→ Work required
Copy the lines below exactly as they appear. Leave out the pictures.
[Opening The records section]
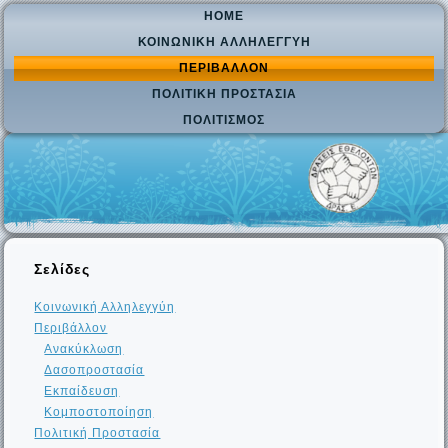
HOME
ΚΟΙΝΩΝΙΚΉ ΑΛΛΗΛΕΓΓΎΗ
ΠΕΡΙΒΆΛΛΟΝ
ΠΟΛΙΤΙΚΉ ΠΡΟΣΤΑΣΊΑ
ΠΟΛΙΤΙΣΜΌΣ
Σελίδες
Κοινωνική Αλληλεγγύη
Περιβάλλον
Ανακύκλωση
Δασοπροστασία
Εκπαίδευση
Κομποστοποίηση
Πολιτική Προστασία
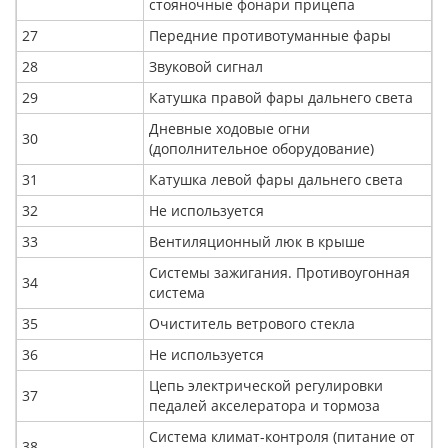
стояночные фонари прицепа
27
Передние противотуманные фары
28
Звуковой сигнал
29
Катушка правой фары дальнего света
Дневные ходовые огни
30
(дополнительное оборудование)
31
Катушка левой фары дальнего света
32
Не используется
33
Вентиляционный люк в крыше
Системы зажигания. Противоугонная
34
система
35
Очиститель ветрового стекла
36
Не используется
Цепь электрической регулировки
37
педалей акселератора и тормоза
Система климат-контроля (питание от
38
[Closing The records section]
→ Result below
HOME
ΚΟΙΝΩΝΙΚΉ ΑΛΛΗΛΕΓΓΎΗ
ΠΕΡΙΒΆΛΛΟΝ
ΠΟΛΙΤΙΚΉ ΠΡΟΣΤΑΣΊΑ
ΠΟΛΙΤΙΣΜΌΣ
Σελίδες
Κοινωνική Αλληλεγγύη
Περιβάλλον
Ανακύκλωση
Δασοπροστασία
Εκπαίδευση
Κομποστοποίηση
Πολιτική Προστασία
стояночные фонари прицепа
27
Передние противотуманные фары
28
Звуковой сигнал
29
Катушка правой фары дальнего света
Дневные ходовые огни
30
(дополнительное оборудование)
31
Катушка левой фары дальнего света
32
Не используется
33
Вентиляционный люк в крыше
Системы зажигания. Противоугонная
34
система
35
Очиститель ветрового стекла
36
Не используется
Цепь электрической регулировки
37
педалей акселератора и тормоза
Система климат-контроля (питание от
38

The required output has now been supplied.